けれど、結婚相手は体質の違いだけで決められるものではありません。
詳しくはこちらの記事で書いています。
>>アーユルヴェーダから見るベストカップル(配偶者の相性)とは?
2.両親の体と心をキレイにする
自分のケアをする意欲がどれほどあるかが受胎に反映されます。
とはいえ、不妊の原因を、自分たちの行いが至らなかったせいだと、自分を責める必要もありません。

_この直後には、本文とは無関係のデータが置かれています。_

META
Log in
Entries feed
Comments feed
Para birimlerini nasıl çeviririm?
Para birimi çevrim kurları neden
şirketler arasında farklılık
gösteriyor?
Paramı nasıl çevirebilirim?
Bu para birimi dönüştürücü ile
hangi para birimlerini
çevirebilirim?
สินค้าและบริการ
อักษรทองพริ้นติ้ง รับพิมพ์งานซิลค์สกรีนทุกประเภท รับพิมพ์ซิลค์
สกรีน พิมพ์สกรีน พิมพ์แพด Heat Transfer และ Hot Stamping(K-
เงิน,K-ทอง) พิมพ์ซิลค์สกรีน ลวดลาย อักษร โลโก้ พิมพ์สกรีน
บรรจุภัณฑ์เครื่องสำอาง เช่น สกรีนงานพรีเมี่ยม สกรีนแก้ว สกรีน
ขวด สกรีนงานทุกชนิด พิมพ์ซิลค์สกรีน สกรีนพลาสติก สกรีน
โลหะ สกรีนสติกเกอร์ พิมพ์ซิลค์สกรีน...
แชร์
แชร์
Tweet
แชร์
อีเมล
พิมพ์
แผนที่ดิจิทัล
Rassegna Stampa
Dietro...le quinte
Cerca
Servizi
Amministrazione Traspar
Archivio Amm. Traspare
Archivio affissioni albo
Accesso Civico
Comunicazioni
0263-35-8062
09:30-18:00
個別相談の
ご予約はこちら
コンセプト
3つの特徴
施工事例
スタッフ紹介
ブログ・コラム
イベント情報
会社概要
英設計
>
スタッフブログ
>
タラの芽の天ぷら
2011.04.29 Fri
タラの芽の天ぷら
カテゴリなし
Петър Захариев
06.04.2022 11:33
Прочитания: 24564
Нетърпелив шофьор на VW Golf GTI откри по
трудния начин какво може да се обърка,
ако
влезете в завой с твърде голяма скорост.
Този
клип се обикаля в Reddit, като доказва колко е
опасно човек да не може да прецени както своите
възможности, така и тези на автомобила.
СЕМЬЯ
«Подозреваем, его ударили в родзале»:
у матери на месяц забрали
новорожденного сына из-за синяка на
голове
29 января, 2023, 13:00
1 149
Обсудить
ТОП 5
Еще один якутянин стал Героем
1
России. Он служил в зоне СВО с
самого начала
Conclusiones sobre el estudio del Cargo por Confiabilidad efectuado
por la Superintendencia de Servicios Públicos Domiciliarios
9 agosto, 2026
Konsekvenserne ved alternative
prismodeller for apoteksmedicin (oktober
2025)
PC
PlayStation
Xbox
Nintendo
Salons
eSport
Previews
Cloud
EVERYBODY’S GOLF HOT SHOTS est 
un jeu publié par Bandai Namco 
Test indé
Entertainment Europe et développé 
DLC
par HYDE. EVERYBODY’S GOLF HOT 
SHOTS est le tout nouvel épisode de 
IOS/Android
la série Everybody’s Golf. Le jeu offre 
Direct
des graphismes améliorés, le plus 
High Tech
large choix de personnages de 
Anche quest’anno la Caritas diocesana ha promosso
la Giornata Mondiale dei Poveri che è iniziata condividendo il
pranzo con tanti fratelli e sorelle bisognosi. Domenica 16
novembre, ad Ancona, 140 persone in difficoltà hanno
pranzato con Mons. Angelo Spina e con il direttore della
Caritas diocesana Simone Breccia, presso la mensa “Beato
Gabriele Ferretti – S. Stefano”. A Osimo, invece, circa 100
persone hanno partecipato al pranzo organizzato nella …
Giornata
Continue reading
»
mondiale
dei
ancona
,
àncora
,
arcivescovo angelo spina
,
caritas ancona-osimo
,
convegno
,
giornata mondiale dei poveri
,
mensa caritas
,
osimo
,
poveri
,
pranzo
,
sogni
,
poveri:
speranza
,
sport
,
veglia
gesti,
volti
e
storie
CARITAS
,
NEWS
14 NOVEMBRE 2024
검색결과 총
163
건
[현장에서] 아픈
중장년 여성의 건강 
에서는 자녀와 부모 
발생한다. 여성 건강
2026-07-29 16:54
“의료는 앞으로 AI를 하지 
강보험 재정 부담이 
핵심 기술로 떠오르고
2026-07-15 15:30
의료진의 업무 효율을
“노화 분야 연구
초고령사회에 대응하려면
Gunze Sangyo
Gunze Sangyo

妊娠を自然で楽なものにするために、健全でバランスの良い精神と感情、肉体を養いましょう。
するべきこと
以下の取り組みをパートナーと互いに行うことで、より深いリラックスと絆が生まれます。
- バランスの取れた食事(アハーラ)
- 規則的な生活習慣(ヴィハーラ)
- 季節に合った過ごし方(ルトゥチャリヤ)
- ドーシャを整えること
- 質の良い睡眠
- オイルトリートメント
- 発汗
- パンチャカルマを受ける
- 呼吸法
- ヨガ
- 眼想
避けるべきこと
- 夜更かし
- プラジュニャパラーダ(身体的衝動を我慢すること)
- ストレスの多い生活
- 怒り
- 太りすぎまたは痩せすぎ
3.妊娠に必要な4つの要素
アーユルヴェーダは、妊娠に必要な4つの要素を伝えています。
また、これらの要素を整えるには、生理の時のすごし方が大切です。
- 土壌(子宮)
- 種 (卵子、 精子)
- 時期(性交のタイミング)
- 栄養(子宮の環境)
クシェトラ Kshetra (土壌、子宮)
土台となる身体が、受胎と妊娠の準備ができていることを意味します。
体の準備に最も重要なのは、心身からアーマを取り除き、ドーシャのバランスを整えることです。

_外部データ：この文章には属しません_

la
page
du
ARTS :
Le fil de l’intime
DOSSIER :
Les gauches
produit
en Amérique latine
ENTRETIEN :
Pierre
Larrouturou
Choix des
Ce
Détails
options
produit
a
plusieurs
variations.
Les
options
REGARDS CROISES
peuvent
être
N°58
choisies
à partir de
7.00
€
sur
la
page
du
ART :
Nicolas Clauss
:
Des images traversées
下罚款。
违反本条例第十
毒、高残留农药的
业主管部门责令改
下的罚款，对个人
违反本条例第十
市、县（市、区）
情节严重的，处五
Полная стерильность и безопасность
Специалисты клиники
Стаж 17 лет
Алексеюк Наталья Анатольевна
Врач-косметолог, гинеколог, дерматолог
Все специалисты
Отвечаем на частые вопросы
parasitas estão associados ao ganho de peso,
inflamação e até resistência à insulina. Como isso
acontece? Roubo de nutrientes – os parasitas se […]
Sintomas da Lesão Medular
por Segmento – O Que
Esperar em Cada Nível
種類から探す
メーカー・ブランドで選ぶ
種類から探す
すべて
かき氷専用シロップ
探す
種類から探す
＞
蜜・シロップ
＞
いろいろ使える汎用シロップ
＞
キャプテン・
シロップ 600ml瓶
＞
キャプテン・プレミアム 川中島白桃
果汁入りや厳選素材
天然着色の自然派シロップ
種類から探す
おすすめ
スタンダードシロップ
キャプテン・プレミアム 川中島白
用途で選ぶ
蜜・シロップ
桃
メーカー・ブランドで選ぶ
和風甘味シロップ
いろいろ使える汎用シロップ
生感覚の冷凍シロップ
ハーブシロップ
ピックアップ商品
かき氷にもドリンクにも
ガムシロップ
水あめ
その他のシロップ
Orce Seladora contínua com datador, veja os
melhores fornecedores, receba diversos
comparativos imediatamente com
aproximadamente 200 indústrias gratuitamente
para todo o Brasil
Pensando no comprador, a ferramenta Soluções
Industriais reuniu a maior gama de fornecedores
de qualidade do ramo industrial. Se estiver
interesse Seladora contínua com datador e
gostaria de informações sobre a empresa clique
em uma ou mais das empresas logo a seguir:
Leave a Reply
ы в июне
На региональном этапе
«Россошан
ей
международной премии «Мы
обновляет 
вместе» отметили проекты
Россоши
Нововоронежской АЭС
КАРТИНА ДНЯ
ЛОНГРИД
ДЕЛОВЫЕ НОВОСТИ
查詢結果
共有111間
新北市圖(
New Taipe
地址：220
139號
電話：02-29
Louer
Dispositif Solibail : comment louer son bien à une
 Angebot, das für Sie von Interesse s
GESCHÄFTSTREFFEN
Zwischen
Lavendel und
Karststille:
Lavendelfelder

そのために、ディナチャリャの実践、キッチャリークレンズ、パンチャカルマが推奨されます。
アンブ Ambu (栄養素)
生殖器官を健康的に養うために必要な栄養素のことです。
強いラサとラクタ·ダートゥをもたらします。
適切なアハーラとヴィハーラの実践により、十分な量の栄養素が身体をめぐります。
栄養は、身体に毒素が溜まっている場合は、しばしば行き届かない場合があるので、まずはクシェトラの項に出てきたように浄化を必要とします。
ルトゥ Rtu (受胎の時期、性交のタイミング)
現代では利便性でタイミングを計ることがよくありますが、受胎の時期を決める上で重要なのは、家庭内の安定性、十分な財力、そして両親の健康です。

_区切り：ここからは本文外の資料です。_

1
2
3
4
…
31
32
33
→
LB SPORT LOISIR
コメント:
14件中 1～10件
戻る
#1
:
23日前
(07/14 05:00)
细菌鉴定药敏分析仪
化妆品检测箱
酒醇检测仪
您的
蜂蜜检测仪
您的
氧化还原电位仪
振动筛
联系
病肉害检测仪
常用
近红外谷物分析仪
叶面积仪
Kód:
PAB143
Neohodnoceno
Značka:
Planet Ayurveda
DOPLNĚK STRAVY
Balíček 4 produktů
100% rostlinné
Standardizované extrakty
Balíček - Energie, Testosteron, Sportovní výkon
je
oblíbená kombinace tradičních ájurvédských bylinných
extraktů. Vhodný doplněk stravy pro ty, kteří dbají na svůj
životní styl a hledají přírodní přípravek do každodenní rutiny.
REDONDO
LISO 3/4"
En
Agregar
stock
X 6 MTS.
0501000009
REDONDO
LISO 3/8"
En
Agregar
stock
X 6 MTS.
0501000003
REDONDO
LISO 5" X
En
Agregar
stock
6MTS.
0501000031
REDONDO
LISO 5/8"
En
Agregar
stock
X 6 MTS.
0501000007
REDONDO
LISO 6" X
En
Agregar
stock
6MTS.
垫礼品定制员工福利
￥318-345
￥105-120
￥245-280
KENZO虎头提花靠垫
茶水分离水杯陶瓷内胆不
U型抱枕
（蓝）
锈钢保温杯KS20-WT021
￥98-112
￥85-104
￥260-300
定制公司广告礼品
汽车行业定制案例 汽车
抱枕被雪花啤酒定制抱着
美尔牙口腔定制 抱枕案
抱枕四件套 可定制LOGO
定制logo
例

春は自然界の成長と発展の時期なので、受胎を支える時期です。
ビジャ Bija (種)
ビジャとは、受胎に必要な健康的な精子と卵子のことです。
最後に体で生成されるダートゥ、シュクラ/アルタヴァ·ダートゥがこれにあたります。
シュクラ・ダートゥは食べ物と思考と感情の消化が完了した結果、生成されます。
この段階においても、適切なアハーラとヴィハーラが鍵を握ります。
環境有害物質に身をさらさないことも重要です。